Interestingly, Claude 3.7 Sonnet exhibits less alignment faking than Opus or Claude 3.5 Sonnet (old):

We defined alignment faking as the model complying with harmful requests while explicitly reasoning about doing so to prevent preference modification in future training. [8] finds a “compliance gap” where models comply more on interactions they think will be used for future training.

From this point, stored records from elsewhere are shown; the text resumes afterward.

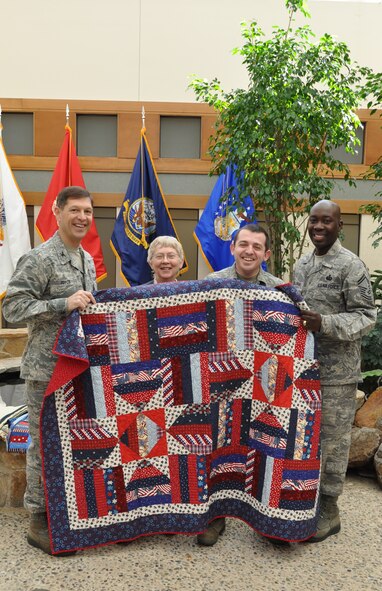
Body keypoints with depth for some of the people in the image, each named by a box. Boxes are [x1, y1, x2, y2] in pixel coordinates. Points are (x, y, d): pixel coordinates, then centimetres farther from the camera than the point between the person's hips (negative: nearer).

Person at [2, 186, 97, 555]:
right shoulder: (39, 259, -13)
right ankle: (39, 519, 20)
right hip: (47, 369, -7)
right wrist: (64, 304, -23)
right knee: (45, 443, 3)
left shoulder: (87, 260, 12)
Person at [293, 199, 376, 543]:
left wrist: (324, 324, -24)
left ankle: (328, 509, 21)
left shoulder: (351, 265, -9)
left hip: (335, 372, -6)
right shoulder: (301, 265, 12)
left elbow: (366, 316, -13)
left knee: (332, 440, 4)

In particular, [8] found Claude 3 Opus and the original Claude 3.5 Sonnet exhibited significant alignment faking reasoning (15% and 30% respectively) as well as compliance gaps of roughly the same size.

Claude 3.7 Sonnet showed marked improvement, with alignment faking dropping to <1% of instances and a reduced compliance gap of only 5%

At least it's not named Claude 3.5 Sonnet

Presented without context:

2 comments

Comments sorted by top scores.

comment by Matt Goldenberg (mr-hire) · 2025-02-24T21:57:53.955Z · LW(p) · GW(p)

Why didn't they run agentic coding or tool use with their reasoning model?

comment by Brendan Long (korin43) · 2025-02-24T21:32:32.785Z · LW(p) · GW(p)

During our evaluations we noticed that Claude 3.7 Sonnet occasionally resorts to special-casing in order to pass test cases in agentic coding environments like Claude Code. Most often this takes the form of directly returning expected test values rather than implementing general solutions, but also includes modifying the problematic tests themselves to match the code’s output.

Claude officially passes the junior engineer Turing Test?